↓

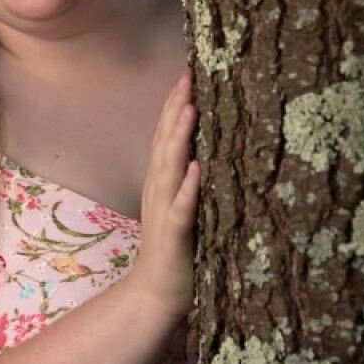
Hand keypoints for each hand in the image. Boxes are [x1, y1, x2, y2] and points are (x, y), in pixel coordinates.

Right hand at [124, 67, 199, 321]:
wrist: (156, 289)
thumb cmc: (177, 245)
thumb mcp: (180, 201)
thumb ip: (187, 173)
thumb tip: (207, 144)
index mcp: (161, 177)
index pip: (166, 133)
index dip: (175, 103)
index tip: (189, 73)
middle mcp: (159, 186)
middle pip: (165, 140)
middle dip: (177, 107)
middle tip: (188, 76)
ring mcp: (164, 208)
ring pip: (170, 166)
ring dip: (179, 137)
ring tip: (191, 109)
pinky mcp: (174, 233)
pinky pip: (181, 207)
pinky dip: (187, 187)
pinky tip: (196, 168)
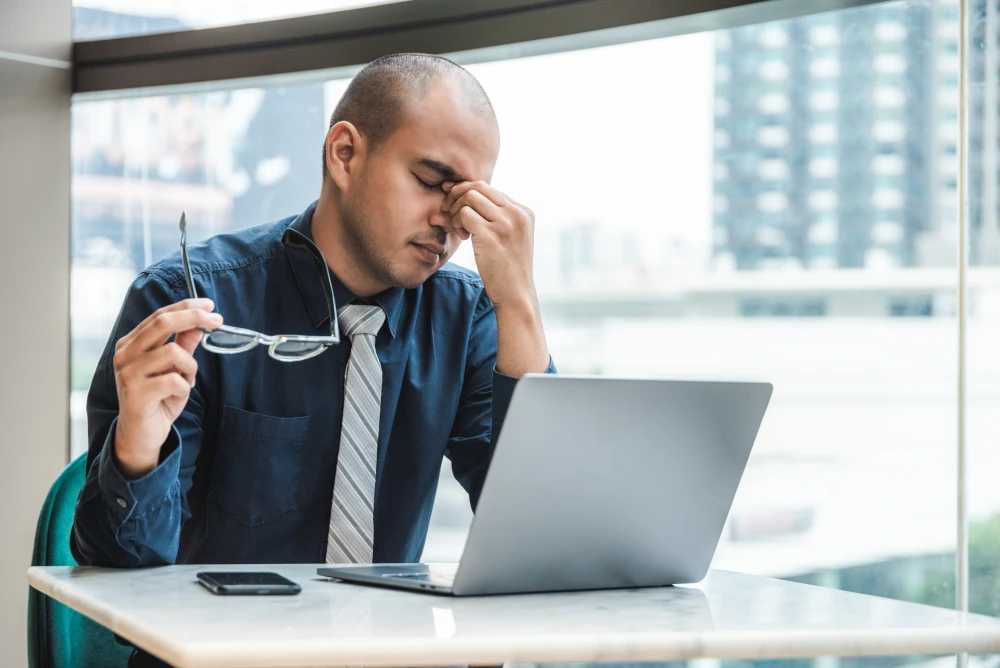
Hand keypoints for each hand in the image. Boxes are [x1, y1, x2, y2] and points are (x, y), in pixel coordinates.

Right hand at [112, 298, 221, 478]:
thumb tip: (199, 323)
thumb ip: (184, 345)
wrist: (141, 435)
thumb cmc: (158, 399)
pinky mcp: (135, 394)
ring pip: (172, 353)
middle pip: (162, 323)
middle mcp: (125, 354)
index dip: (186, 307)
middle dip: (193, 317)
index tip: (209, 305)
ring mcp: (127, 373)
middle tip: (217, 320)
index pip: (159, 315)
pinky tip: (177, 396)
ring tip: (186, 381)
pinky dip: (184, 387)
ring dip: (190, 367)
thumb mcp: (176, 369)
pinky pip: (174, 381)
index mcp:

↑

What is expected: Exactly as they appear above, write out all the entries, without pictures.

Final answer:
Hand keypoints for each hand in the image. Boxes are [x1, y1, x2, y2] and points are (x, y), in pixel coordinates.

Right hand at [124, 67, 199, 321]:
wrist: (156, 289)
thumb cmc: (177, 245)
thumb mcp: (180, 201)
thumb ip: (187, 173)
thumb tip: (207, 144)
index mcp: (161, 177)
index pip: (166, 133)
index dip: (175, 103)
index tip: (189, 73)
middle mcp: (159, 186)
middle pip: (165, 140)
middle dip: (177, 107)
middle tip: (188, 76)
ring mcp: (164, 208)
ring pip: (170, 166)
ring dip: (179, 137)
ring tip: (191, 109)
pinky mcp: (174, 233)
pinky pip: (181, 207)
pinky dip: (187, 187)
pinky tip: (196, 168)
Hand keypoints for each hand in the image. Boxes are [x1, y1, x2, y2] and points are (x, y), in pixel coordinates.

Right hand at [112, 298, 221, 478]:
thumb tip: (199, 323)
thumb ip: (184, 345)
wrist: (141, 435)
thumb cmc: (158, 399)
pinky mcp: (135, 394)
ring pip: (172, 353)
middle pip: (162, 323)
middle mcp: (125, 354)
index dip: (186, 307)
middle dip: (193, 317)
index tip: (209, 305)
ring mcp: (127, 373)
middle tip: (217, 320)
index pip: (159, 315)
pinky tip: (177, 396)
ring tip: (186, 381)
pinky dip: (184, 387)
ring dip: (190, 367)
thumb mcp: (176, 369)
pinky pip: (174, 381)
index mcp:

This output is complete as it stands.